Unlike the U.S., Canada does not do spectacle when it comes to picking Supreme Court judges – By National Post Staff (National Post) / Oct 12 2020
‘We’re slightly less political in our orientation. People here aren’t appointed because they represent a certain point of view’
Picking Supreme Court judges is never like this in Canada.
Historically, it has involved a phone call from the prime minister, announcing the decision is already made, sometimes on the advice of an all-party committee, sometimes just on a quiet nod from governing party mandarins.
In 2016, the Liberal government created an independent advisory panel to select candidates from eligible judges and lawyers, in an effort to bring long-promised transparency to the opaque process. Scandal is uncommon, and even when it does occur, no one gets “Borked,” as in the American slang for a campaign of public vilification to disrupt a confirmation process, named for a failed 1987 Supreme Court nominee.

Data records:
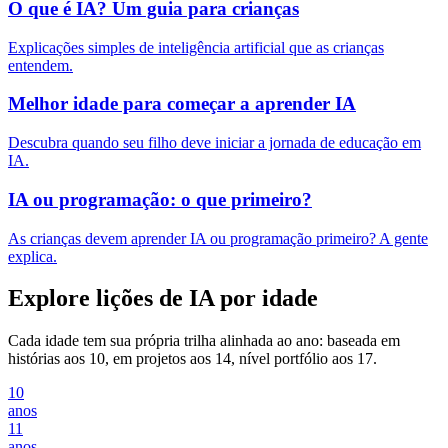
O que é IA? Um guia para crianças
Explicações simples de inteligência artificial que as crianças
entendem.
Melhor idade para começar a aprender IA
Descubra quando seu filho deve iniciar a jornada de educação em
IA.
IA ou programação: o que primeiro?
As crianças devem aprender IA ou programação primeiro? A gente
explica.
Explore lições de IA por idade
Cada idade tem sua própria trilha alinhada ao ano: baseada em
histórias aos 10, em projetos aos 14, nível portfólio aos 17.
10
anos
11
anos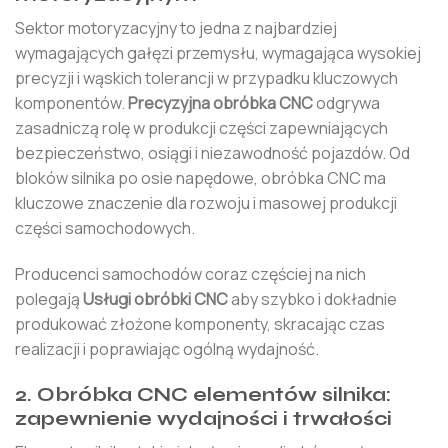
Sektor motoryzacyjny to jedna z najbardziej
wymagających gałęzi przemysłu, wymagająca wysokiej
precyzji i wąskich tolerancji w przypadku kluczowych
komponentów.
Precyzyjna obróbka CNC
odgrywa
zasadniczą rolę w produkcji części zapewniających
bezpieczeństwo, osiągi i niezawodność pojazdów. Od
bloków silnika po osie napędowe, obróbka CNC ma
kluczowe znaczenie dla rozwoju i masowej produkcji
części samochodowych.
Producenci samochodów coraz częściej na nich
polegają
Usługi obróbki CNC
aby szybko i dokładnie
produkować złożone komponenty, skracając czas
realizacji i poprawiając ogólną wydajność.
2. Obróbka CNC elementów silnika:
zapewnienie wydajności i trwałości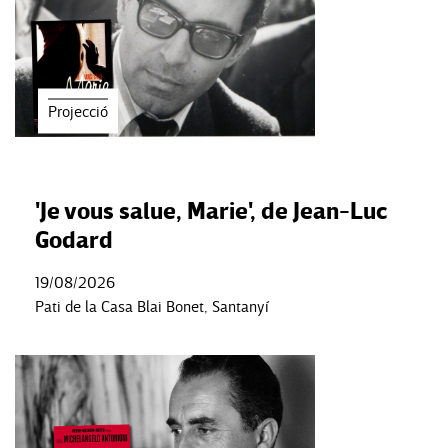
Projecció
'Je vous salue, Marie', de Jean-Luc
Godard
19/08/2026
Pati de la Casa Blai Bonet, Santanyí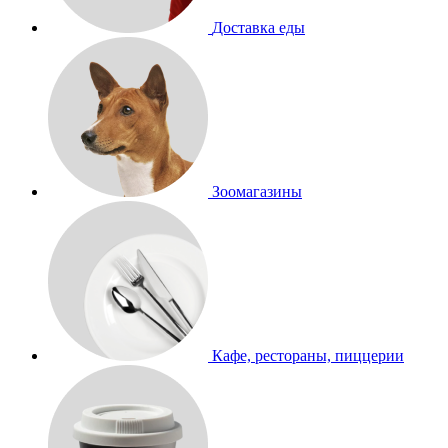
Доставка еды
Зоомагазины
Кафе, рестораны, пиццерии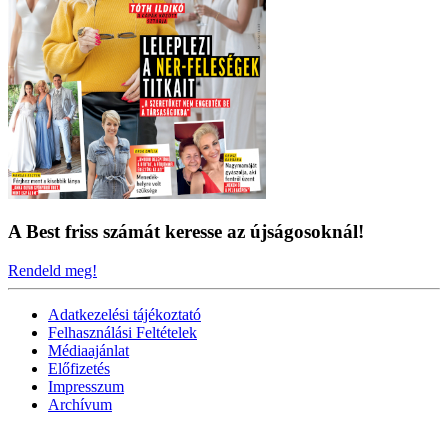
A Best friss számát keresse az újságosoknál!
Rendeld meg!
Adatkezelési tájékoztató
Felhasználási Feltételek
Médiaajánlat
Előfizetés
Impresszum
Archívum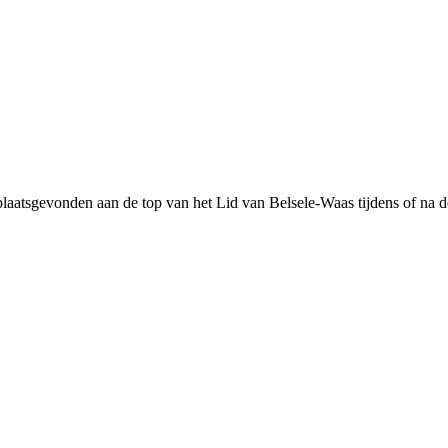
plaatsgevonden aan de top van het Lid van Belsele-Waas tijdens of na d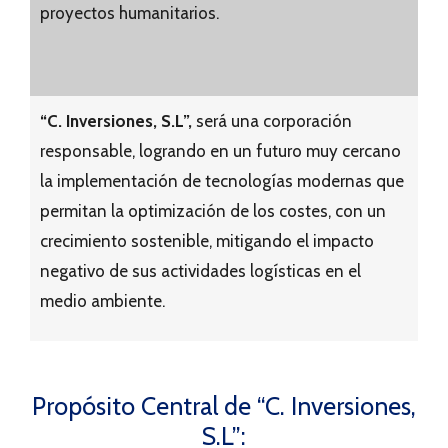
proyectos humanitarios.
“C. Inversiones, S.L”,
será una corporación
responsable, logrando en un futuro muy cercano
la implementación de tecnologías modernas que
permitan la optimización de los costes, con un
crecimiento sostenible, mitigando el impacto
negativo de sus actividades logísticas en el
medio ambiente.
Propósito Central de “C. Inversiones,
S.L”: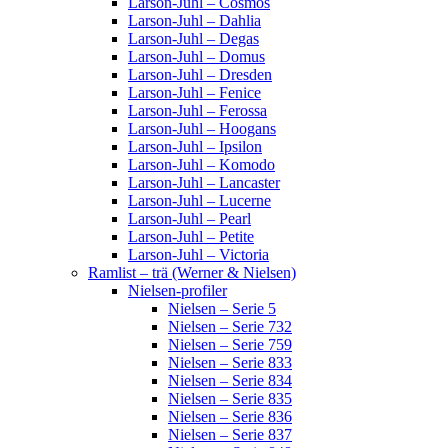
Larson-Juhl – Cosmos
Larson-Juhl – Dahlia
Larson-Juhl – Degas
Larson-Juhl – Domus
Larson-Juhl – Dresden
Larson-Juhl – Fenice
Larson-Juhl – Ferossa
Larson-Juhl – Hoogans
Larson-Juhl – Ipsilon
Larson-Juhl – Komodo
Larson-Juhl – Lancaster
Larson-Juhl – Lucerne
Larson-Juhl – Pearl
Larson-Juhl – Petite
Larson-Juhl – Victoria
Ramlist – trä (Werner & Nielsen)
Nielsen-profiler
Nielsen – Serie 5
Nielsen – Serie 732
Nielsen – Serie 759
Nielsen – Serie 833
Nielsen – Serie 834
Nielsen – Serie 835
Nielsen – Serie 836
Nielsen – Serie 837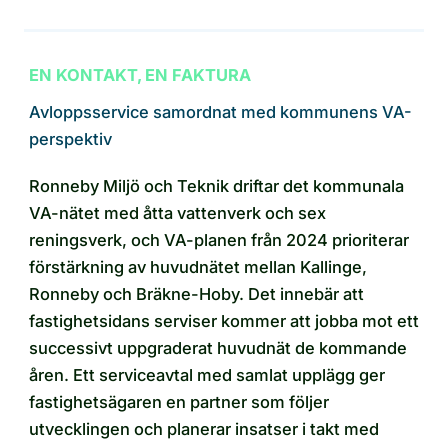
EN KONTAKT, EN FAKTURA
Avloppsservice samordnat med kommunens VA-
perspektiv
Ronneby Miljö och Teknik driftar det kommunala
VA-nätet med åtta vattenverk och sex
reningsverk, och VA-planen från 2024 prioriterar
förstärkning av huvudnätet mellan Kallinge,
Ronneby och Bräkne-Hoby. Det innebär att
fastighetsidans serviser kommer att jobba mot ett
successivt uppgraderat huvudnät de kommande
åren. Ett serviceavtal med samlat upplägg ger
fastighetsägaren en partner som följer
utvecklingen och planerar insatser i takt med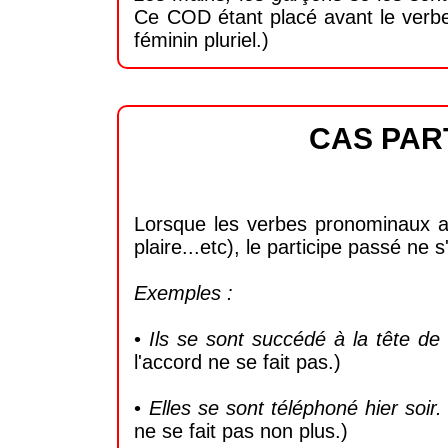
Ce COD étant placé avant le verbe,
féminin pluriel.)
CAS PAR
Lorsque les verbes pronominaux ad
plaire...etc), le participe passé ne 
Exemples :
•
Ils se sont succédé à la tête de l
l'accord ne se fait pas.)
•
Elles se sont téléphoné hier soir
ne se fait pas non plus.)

Activity A: Which years does the article on how Canada picks Supreme Court judges mention, counting its dateline?
Activity B: How would the article on how Canada picks Supreme Court judges go on after its last sentence? Write the next part.

Answer A: 2020, 2016, 1987

Answer B:
What Canada does not do, by design, is make replacing judges into a grand partisan spectacle, like the haunted garden party that appears to have been a super-spreader event for the COVID-19 outbreak at the White House, just weeks before the presidential election.
Ruth Bader Ginsburg, a Bill Clinton nominee, seemed to loom from another realm over those gathered, maskless, to fete her nominated replacement, Amy Coney Barrett. By dying of pancreatic cancer aged 87, the liberal jurist and feminist icon had created an opportunity for President Donald Trump to shift the balance in the scales of justice, the long game of American politics.